FREAKY FLASH FRIDAY: The Occupant by David Hanlon
- Toil & Trouble
- 1 day ago
- 1 min read
The bead chain rattles sharply as Marcia tugs it, raising the slatted blind in Oliver’s bedroom. Sunlight spills across the cartoon wallpaper. Normally, he grumbles, pulls the covers, mumbling softly. Today, he screams: “Nooooo! Traitor!”

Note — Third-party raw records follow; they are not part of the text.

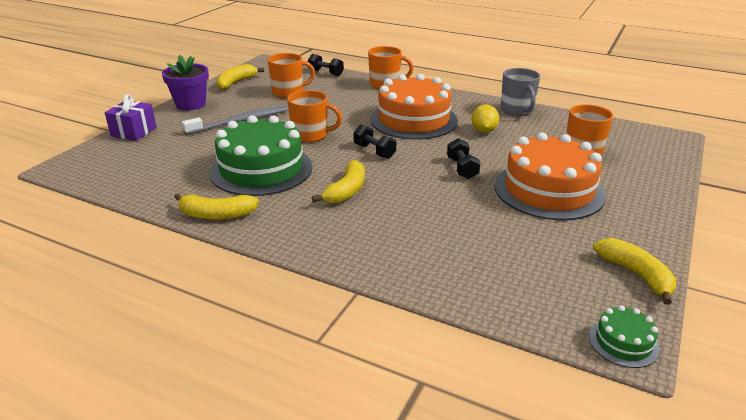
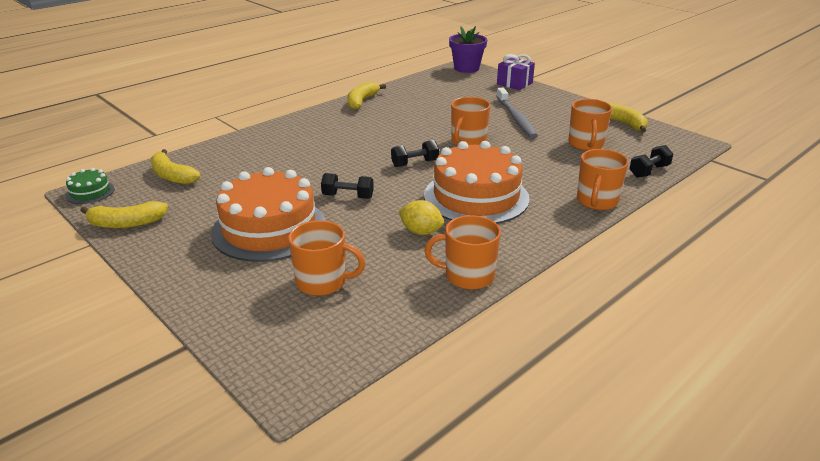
camera: 110 degrees right, 0 degrees up
(190, 104) = (567, 103): purple flower pot -> purple flower pot (466, 68)
(261, 169) = (416, 118): green cake -> none
(346, 191) = (355, 142): yellow banana -> yellow banana (172, 176)
(517, 110) = (468, 276): grey mug -> orange mug

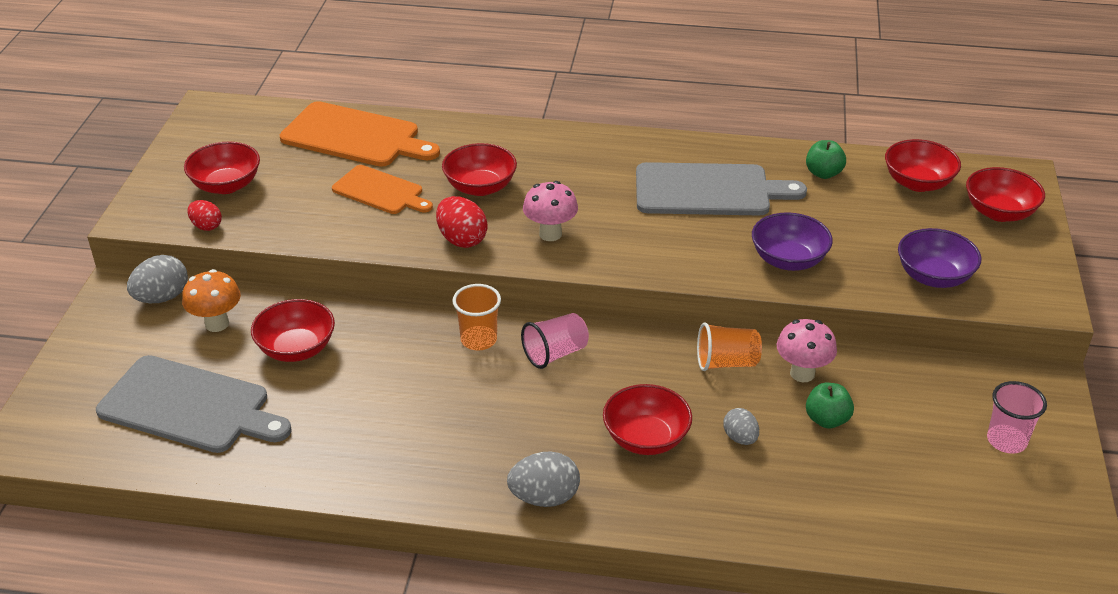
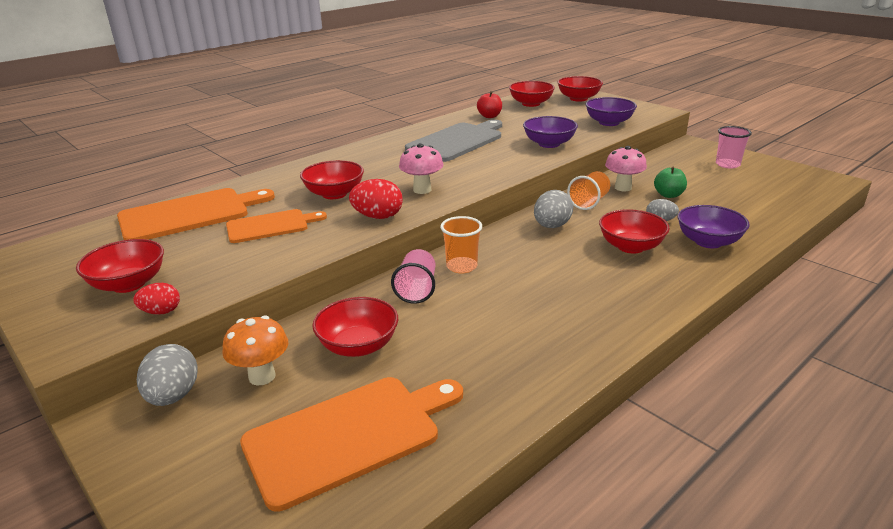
camera: 50 degrees left, 10 degrees down
(189, 406) = (349, 436): grey cutting board -> orange cutting board
(544, 497) = (655, 300): grey egg -> grey egg (551, 226)
(555, 354) = (513, 246): pink cup -> pink cup (417, 290)
(726, 496) = (708, 242): none -> purple bowl
(823, 173) = (489, 116): green apple -> red apple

Marcia freezes. The word—steeped in suspicion, threaded with years of rage—is not a child’s. It cuts through the room like a raven’s cry. Where has he learned this? Her chest tightens, panic searing through her. Shadows twitch in the corners.
“What’s wrong, sweetheart?” she whispers, voice rattling, hand clutching the chain.
“The wight,” he murmurs, sweet, childlike. Then sharper: “Are you trying to blind me, traitor?” Precise, impossible from five-year-old lips.
Her stomach twists. The slurred speech she knows erupts razor-sharp, implacable. That word—traitor—strikes again, a knife she cannot pull free.
Oliver throws the quilt aside, body and gaze frozen as marble. Floorboards groan under unseen weight.
Marcia edges out, knees quaking like storm-ravaged trees, closing the door, exhaling, counting breaths she cannot trust.
Oliver scuttles to his desk, crayons clutched in small fists. He draws her: triangle dress, stick arms, hollow white eyes. Then, crumbling the red crayon, he presses it into her eyes—wax hissing, scent sharp and acrid, frantic red spreading, blinding her through the paper, wielded by hands tiny, yet sharp as a blade.